Tea is called “cha” in Korean. It is said that “cha” was introduced to Korea from China sometime in the 6th or 7th century by Buddhist monks or Korean scholars who traveled to China, they eventually brought home with them tea, and that’s how tea made its way to Korea. Buddhist monks drank tea to avoid sleeplessness and purify their minds. With Buddhism flourishing in Korea, tea has gained more popularity but when it was replaced by Confucianism, tea culture was repressed. It was only in the early 19th century when the Korean Way of Tea Life was revived.
Korean tea ceremony is called “Dado”. The focus of Korean tea ceremony is the enjoyment of tea in an easy, formal and natural setting.
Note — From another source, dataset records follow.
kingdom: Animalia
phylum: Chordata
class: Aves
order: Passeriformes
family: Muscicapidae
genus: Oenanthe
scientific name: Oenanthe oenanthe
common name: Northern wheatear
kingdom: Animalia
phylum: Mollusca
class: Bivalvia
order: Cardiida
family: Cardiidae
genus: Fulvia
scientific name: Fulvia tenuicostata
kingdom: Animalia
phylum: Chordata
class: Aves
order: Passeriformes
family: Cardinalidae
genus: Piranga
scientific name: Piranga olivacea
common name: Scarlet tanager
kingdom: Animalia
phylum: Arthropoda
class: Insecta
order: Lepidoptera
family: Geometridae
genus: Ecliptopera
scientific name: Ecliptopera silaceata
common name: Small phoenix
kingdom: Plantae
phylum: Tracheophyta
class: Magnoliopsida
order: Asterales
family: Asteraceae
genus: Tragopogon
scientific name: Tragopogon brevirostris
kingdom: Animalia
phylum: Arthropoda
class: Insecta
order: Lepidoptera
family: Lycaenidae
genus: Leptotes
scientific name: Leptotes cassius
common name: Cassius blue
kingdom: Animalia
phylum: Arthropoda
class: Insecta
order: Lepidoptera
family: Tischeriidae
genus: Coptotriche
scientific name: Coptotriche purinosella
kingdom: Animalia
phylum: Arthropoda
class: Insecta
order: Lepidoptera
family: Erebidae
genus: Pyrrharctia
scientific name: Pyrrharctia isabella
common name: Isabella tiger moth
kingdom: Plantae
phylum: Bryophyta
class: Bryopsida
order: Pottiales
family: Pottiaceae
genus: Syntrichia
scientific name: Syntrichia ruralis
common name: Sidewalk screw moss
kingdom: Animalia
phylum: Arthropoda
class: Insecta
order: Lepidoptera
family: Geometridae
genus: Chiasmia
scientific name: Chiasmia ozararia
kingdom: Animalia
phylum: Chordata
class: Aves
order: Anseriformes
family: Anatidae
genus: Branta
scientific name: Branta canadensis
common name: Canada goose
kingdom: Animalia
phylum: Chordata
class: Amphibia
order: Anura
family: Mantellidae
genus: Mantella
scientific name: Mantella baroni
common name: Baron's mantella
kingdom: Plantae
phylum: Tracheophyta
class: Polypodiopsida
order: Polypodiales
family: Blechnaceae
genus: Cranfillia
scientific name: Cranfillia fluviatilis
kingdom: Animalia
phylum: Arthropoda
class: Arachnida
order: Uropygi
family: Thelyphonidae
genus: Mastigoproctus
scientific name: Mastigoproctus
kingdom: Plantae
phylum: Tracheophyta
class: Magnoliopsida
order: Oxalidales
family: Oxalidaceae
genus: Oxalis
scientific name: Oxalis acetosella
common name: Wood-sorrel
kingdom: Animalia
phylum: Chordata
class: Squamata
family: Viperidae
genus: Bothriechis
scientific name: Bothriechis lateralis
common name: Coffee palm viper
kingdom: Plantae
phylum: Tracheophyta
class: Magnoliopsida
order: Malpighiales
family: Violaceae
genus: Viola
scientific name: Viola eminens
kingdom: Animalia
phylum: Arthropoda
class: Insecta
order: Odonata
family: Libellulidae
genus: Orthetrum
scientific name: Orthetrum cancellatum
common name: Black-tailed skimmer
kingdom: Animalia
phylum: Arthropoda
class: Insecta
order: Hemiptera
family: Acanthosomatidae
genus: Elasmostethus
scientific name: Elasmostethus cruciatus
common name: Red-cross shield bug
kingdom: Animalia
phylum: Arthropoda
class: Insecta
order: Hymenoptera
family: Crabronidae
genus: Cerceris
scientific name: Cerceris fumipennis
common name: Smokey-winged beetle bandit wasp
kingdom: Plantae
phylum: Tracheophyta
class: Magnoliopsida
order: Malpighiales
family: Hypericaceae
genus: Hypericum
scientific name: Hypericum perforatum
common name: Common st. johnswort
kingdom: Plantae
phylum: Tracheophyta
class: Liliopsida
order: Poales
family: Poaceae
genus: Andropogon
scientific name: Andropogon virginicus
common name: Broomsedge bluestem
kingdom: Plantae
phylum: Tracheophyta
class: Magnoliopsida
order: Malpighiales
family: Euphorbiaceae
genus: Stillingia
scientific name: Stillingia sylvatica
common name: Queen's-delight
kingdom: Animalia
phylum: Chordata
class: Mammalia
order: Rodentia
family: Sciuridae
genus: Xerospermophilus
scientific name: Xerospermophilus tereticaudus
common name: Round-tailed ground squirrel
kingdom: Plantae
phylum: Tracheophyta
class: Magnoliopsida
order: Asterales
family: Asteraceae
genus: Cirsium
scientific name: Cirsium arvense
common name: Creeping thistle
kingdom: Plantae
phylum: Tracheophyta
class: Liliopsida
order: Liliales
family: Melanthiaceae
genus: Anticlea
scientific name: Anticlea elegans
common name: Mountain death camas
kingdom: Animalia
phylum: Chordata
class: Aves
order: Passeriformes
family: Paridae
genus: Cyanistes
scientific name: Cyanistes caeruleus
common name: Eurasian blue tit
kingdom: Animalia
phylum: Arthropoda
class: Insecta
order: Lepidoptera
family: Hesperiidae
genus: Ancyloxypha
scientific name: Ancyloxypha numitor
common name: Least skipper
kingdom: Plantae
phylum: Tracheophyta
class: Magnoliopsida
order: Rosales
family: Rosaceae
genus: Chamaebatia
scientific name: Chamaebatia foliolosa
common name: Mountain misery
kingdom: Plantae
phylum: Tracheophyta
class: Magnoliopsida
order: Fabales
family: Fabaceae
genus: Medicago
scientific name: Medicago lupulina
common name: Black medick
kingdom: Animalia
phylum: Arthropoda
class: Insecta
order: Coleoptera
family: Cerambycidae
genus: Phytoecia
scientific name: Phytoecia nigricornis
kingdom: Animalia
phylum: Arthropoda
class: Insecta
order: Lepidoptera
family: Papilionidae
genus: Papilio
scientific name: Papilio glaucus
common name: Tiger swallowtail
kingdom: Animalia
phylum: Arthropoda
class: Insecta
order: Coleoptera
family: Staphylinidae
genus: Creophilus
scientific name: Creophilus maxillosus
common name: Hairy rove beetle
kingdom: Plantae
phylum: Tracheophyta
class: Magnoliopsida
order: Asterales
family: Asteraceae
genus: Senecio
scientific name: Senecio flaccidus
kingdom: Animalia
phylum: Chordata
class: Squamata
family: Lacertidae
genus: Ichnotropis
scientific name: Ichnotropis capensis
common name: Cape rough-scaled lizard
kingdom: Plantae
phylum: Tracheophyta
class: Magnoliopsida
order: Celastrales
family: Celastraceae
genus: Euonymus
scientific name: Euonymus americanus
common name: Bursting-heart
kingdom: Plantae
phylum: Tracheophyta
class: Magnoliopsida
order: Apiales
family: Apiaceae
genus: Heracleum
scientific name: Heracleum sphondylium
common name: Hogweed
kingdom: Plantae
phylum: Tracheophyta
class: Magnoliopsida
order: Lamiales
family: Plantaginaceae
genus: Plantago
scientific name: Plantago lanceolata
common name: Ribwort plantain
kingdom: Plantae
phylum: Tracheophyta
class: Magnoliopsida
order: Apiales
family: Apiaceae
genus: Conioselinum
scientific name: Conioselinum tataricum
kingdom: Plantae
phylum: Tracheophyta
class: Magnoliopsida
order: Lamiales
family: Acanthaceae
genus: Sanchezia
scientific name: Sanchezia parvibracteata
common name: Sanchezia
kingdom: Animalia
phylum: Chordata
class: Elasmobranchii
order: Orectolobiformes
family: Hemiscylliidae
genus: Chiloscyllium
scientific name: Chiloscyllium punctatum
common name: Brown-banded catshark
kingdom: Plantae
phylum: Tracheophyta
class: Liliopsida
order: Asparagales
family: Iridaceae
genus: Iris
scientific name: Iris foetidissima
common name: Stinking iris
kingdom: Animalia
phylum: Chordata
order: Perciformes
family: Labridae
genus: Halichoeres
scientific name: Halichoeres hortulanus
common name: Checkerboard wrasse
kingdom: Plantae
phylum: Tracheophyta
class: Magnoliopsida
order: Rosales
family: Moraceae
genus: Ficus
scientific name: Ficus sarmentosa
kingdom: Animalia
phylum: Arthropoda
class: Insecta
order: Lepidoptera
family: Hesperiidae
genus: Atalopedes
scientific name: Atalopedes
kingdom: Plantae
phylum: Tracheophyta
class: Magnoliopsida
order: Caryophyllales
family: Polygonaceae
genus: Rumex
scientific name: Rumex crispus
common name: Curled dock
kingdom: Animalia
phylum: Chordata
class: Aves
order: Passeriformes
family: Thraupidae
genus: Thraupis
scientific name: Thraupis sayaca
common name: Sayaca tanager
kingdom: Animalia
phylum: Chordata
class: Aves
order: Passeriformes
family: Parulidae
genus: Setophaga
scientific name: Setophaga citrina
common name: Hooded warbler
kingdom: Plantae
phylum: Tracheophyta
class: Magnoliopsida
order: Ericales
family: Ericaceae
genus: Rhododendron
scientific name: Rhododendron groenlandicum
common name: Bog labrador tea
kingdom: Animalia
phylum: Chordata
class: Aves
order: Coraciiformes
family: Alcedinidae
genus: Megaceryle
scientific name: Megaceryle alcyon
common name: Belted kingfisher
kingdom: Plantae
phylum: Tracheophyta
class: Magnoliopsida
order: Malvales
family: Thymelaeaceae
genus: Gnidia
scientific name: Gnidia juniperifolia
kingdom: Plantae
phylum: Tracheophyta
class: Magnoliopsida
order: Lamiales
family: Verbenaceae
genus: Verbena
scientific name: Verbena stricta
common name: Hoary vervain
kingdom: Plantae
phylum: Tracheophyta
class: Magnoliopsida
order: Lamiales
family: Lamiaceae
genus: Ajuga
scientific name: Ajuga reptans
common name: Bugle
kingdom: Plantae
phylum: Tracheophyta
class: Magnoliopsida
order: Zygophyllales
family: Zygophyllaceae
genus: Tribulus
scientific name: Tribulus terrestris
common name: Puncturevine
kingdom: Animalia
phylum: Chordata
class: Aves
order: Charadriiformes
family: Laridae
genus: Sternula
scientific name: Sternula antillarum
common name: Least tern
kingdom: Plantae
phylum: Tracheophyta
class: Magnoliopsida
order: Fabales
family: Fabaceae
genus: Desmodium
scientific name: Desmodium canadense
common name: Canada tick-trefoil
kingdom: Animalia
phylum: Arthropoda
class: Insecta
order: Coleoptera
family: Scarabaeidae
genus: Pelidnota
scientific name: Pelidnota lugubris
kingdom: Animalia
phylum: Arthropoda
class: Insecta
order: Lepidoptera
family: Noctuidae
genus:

Its simplicity is what differentiates it from the complexity of the Japanese tea ceremony, were it is bound by formal rituals.
Green tea is most often served in tea ceremonies. In order to prepare green tea the Korean way, a tea set is recommended (if I’m not mistaken, they call it cha-kee). A tea set is basically a small tea pot for brewing; a small tea bowl for water cooling; and tea cup/s. Now that you have the tea set, this is how the actual ceremony is done:
1. Boiled water is poured into the tea set (tea pot, tea bowl and tea cup/s) to warm the utensils. The water is then discarded.
2. The right amount of dried tea leaves are placed in the pot.
3. Hot water is allowed to cool in the tea bowl.
4. Warmed water is gently poured into the pot with the tea leaves and allowed to brew for about 2-3 minutes.
5. Water from the teapot is then poured back to the tea bowl to mix it evenly and is poured into the cups.